I think I could take it all away, and other than the dollies, she wouldn't mind much. But I like the different ways she plays with different things.

How do you store it in her room? Like, a bookshelf, drawers, what? Does she play in her room or does she bring it out into the shared areas? How much play area is there in her room - after DD's bed and closet and the reading chair, there is a small area left over. I am thinking of adding a low bookshelf for some toy storage (quiet toys, lol) but I'm not sure how to encourage her to stay in her room to play. I'd like to, I just can't figure out how.
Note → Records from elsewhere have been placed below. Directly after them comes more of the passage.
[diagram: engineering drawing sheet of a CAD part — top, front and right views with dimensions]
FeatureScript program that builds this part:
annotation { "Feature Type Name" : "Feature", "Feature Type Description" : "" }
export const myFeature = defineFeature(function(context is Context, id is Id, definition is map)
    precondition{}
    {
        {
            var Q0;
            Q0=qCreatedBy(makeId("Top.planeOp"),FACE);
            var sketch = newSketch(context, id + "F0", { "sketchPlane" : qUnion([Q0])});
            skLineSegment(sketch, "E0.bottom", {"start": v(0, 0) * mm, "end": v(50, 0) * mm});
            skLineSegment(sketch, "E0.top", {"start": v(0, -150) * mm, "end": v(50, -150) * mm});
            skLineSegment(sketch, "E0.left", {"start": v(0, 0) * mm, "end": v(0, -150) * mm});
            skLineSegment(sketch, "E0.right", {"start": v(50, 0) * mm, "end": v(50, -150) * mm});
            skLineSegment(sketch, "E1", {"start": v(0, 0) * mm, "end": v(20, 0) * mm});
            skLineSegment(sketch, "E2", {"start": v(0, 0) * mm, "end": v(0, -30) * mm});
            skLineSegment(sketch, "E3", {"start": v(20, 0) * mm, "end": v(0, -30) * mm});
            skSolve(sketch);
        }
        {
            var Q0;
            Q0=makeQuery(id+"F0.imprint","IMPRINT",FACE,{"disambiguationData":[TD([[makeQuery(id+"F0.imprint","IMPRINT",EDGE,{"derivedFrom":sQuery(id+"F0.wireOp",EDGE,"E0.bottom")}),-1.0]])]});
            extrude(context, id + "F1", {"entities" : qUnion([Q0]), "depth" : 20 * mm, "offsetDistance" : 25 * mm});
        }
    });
Other than to insist on it, but I think that would feel like a punishment to DD since we do use going to her room for timeouts when she's too rough with the cat (and other things, but it's really the cat that's an issue these days.)

notsobad's picture

I think kids want the toys they can see.

When DH and I split up he took most of the toys because the boys and I were moving in with friends who had 2 boys. My kids didn't miss any of their toys and loved having two live in playmates.

In fact the thing they played with the most was the couch and the cushions. My friend got rid of her couch and we used mine in the basement but we kept the cushions from hers. They made forts ontop of forts!

Then when we moved to our own place I told them to bring stuff from their Dads place. They didn't even bother. They'd gotten a few new things and were happy with them.

The one item that we kept was Lego. My kids loved it and my youngest still plays with it when he's home from Uni!

Maxwell09's picture

Honestly if it's missing a piece, a choking hazard or it gets left outdoors but isn't made for outdoors, I toss it. Also I inwardly love that my Pom chews on some of the smaller cheap plastic toys (think McDonald's happy meals etc) so I can toss them too. I tried the rotation method but it ended up being a waste because SS would drag them out because he found them digging in his closet or I'd forget them and bring them out when he's passed the age of interest which makes me buying that toy a waste of money. I clean out before birthdays and Christmas, he accumulates enough between there to keep entertained.

moeilijk's picture

You remind me of something else - DD's b'day is Dec 13. Sinterklaas (big kid's gift giving day here) is Dec 5. Christmas (big kid's gift giving day for my Canadian family) is Dec 25.

It's just so much at once! Now, 6 mo later, is when I'm overwhelmed by it all, lol!